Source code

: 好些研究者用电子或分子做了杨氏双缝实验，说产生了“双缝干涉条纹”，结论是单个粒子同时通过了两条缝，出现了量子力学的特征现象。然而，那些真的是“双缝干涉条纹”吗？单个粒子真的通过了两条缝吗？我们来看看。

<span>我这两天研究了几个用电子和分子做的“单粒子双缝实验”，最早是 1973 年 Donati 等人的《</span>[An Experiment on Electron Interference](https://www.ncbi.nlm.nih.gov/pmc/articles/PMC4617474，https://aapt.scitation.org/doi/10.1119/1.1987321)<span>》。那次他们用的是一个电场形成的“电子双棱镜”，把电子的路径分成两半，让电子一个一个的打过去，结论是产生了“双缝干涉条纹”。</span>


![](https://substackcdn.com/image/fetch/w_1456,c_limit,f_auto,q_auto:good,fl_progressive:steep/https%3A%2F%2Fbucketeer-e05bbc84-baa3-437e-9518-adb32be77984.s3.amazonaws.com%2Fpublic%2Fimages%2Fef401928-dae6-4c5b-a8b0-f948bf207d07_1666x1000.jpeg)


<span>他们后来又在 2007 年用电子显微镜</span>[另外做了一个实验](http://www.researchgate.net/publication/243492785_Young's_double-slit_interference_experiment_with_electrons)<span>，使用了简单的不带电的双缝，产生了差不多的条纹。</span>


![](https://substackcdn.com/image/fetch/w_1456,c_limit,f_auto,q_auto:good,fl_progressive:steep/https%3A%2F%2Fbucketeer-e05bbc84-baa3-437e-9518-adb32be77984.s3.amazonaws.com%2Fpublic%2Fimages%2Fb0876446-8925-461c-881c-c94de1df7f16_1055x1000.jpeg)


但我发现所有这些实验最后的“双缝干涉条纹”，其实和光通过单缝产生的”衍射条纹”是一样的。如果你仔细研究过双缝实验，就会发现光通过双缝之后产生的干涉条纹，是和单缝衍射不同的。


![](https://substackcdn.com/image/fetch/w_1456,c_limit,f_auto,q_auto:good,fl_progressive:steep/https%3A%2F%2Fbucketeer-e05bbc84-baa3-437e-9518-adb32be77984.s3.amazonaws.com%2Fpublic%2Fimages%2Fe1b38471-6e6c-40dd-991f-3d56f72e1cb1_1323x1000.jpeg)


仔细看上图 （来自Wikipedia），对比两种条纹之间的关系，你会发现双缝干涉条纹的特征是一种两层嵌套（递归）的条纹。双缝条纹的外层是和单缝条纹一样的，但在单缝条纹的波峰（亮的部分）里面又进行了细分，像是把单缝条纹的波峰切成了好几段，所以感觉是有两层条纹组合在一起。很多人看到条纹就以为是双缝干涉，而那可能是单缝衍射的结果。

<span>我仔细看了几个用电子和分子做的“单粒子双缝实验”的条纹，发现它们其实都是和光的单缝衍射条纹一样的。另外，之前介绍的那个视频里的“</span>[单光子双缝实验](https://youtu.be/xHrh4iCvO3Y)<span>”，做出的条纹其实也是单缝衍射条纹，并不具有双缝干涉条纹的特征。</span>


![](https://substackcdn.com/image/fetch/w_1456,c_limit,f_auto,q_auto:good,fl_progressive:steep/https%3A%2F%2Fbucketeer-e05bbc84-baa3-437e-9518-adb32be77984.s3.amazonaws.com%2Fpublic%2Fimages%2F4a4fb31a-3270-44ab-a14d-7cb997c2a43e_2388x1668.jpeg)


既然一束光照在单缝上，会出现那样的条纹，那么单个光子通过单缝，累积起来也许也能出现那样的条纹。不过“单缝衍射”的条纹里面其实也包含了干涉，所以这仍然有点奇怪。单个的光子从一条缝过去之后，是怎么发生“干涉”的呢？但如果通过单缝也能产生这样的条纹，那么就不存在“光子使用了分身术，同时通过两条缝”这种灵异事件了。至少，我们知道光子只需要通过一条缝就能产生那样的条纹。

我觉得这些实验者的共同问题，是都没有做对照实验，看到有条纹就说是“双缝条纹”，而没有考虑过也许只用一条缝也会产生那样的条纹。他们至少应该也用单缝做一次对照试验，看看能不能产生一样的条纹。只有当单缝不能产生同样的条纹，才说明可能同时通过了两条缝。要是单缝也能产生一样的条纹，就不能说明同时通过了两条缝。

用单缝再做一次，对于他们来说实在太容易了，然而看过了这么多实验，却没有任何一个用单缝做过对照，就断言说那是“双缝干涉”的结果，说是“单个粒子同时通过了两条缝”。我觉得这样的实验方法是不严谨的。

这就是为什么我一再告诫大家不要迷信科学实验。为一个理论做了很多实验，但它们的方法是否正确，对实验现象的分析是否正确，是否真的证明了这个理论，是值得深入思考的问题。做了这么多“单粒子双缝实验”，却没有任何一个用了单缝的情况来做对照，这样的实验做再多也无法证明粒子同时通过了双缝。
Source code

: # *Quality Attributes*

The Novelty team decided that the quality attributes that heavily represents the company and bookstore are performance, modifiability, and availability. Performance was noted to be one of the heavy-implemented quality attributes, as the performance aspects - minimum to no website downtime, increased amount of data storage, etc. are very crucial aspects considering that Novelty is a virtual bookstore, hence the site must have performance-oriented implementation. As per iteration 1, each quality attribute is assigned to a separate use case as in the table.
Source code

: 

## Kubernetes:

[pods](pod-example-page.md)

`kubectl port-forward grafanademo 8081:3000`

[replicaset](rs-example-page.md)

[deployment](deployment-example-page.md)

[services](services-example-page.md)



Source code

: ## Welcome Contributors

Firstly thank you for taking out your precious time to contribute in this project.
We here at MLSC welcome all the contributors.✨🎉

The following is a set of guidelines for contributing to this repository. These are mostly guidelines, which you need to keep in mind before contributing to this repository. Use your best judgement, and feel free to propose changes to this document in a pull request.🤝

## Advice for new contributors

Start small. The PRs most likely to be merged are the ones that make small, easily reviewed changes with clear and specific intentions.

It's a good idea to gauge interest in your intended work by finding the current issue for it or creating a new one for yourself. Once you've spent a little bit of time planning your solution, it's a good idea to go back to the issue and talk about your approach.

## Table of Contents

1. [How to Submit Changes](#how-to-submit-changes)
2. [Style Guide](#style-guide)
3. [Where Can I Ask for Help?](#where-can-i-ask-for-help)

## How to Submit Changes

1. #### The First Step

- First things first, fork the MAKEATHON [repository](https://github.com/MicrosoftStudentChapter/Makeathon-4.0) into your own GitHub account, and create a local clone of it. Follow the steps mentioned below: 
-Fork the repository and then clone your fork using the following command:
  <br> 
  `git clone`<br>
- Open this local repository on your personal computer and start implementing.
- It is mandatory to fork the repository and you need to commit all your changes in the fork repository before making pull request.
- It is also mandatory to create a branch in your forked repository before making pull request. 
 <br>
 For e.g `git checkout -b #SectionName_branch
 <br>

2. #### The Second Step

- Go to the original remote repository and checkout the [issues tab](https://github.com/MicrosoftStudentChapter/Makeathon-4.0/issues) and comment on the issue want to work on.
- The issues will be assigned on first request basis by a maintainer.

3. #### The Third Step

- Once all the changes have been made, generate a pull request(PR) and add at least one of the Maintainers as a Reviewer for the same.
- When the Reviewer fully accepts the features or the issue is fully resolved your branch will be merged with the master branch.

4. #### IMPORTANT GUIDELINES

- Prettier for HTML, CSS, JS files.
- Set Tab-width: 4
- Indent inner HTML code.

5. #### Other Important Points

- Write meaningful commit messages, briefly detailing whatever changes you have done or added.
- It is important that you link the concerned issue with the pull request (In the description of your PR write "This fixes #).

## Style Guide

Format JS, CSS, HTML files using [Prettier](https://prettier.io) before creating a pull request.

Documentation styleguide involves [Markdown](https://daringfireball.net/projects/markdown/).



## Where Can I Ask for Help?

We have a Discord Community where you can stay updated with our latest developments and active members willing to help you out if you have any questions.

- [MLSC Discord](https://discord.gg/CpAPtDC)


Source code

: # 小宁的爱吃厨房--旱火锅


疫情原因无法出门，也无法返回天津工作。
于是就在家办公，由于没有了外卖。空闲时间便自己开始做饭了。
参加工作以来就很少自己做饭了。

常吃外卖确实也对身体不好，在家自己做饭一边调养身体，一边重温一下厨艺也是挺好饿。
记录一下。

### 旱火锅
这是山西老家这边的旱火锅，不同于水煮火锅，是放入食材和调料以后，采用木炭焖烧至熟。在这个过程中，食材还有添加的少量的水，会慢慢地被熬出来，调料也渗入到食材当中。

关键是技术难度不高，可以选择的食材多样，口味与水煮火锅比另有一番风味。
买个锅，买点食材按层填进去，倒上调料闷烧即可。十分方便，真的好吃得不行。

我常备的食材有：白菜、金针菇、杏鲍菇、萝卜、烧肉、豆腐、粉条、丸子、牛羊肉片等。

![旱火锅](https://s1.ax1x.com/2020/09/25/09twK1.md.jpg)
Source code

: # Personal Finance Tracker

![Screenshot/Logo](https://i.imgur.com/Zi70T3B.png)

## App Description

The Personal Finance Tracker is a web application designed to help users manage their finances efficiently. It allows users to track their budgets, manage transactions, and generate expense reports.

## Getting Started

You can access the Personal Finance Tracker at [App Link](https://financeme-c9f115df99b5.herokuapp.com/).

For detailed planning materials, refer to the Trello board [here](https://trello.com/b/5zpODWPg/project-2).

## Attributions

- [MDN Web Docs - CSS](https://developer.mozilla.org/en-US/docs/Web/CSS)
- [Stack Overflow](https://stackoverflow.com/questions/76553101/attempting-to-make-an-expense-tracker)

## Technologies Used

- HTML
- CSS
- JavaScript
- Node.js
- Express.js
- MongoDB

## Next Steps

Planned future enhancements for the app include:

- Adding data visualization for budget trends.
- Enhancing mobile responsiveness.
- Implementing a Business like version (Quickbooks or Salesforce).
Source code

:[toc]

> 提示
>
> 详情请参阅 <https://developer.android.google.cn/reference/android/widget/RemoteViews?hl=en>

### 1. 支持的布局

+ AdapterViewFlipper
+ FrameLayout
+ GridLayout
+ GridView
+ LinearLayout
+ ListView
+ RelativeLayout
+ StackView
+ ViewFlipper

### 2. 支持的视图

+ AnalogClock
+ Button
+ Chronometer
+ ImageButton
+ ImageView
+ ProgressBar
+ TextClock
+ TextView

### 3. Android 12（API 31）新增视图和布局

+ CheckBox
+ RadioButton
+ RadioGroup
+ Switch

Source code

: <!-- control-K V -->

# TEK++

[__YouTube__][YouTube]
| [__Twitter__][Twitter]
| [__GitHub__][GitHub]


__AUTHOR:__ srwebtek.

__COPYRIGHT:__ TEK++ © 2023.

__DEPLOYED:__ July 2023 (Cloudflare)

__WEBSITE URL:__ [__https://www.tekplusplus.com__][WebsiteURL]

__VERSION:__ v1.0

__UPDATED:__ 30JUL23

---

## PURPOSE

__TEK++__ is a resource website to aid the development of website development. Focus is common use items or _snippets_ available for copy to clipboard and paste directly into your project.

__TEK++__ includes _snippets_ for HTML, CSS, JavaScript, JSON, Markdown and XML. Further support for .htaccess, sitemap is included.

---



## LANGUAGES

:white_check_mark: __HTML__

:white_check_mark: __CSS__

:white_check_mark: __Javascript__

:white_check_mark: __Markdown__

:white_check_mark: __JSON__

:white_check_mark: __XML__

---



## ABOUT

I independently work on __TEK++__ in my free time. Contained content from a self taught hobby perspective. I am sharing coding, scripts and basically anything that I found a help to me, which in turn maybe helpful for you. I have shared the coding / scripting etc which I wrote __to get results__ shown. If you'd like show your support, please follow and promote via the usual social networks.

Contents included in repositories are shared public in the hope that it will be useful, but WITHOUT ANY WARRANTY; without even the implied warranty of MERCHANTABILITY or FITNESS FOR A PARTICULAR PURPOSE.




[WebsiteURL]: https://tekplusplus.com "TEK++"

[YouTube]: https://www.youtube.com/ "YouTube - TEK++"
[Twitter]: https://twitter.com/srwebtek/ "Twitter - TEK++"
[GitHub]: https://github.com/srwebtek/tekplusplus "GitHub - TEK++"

☆ ☆ ☆ ☆ ☆ ☆ ☆

Work item: Please quote from the records above the lines running from the one containing "仔细看上图 （来自Wikip" through the one containing "# *Quality Attributes*", both of these lines included.

Output of the task:
仔细看上图 （来自Wikipedia），对比两种条纹之间的关系，你会发现双缝干涉条纹的特征是一种两层嵌套（递归）的条纹。双缝条纹的外层是和单缝条纹一样的，但在单缝条纹的波峰（亮的部分）里面又进行了细分，像是把单缝条纹的波峰切成了好几段，所以感觉是有两层条纹组合在一起。很多人看到条纹就以为是双缝干涉，而那可能是单缝衍射的结果。

<span>我仔细看了几个用电子和分子做的“单粒子双缝实验”的条纹，发现它们其实都是和光的单缝衍射条纹一样的。另外，之前介绍的那个视频里的“</span>[单光子双缝实验](https://youtu.be/xHrh4iCvO3Y)<span>”，做出的条纹其实也是单缝衍射条纹，并不具有双缝干涉条纹的特征。</span>


![](https://substackcdn.com/image/fetch/w_1456,c_limit,f_auto,q_auto:good,fl_progressive:steep/https%3A%2F%2Fbucketeer-e05bbc84-baa3-437e-9518-adb32be77984.s3.amazonaws.com%2Fpublic%2Fimages%2F4a4fb31a-3270-44ab-a14d-7cb997c2a43e_2388x1668.jpeg)


既然一束光照在单缝上，会出现那样的条纹，那么单个光子通过单缝，累积起来也许也能出现那样的条纹。不过“单缝衍射”的条纹里面其实也包含了干涉，所以这仍然有点奇怪。单个的光子从一条缝过去之后，是怎么发生“干涉”的呢？但如果通过单缝也能产生这样的条纹，那么就不存在“光子使用了分身术，同时通过两条缝”这种灵异事件了。至少，我们知道光子只需要通过一条缝就能产生那样的条纹。

我觉得这些实验者的共同问题，是都没有做对照实验，看到有条纹就说是“双缝条纹”，而没有考虑过也许只用一条缝也会产生那样的条纹。他们至少应该也用单缝做一次对照试验，看看能不能产生一样的条纹。只有当单缝不能产生同样的条纹，才说明可能同时通过了两条缝。要是单缝也能产生一样的条纹，就不能说明同时通过了两条缝。

用单缝再做一次，对于他们来说实在太容易了，然而看过了这么多实验，却没有任何一个用单缝做过对照，就断言说那是“双缝干涉”的结果，说是“单个粒子同时通过了两条缝”。我觉得这样的实验方法是不严谨的。

这就是为什么我一再告诫大家不要迷信科学实验。为一个理论做了很多实验，但它们的方法是否正确，对实验现象的分析是否正确，是否真的证明了这个理论，是值得深入思考的问题。做了这么多“单粒子双缝实验”，却没有任何一个用了单缝的情况来做对照，这样的实验做再多也无法证明粒子同时通过了双缝。
Source code

: # *Quality Attributes*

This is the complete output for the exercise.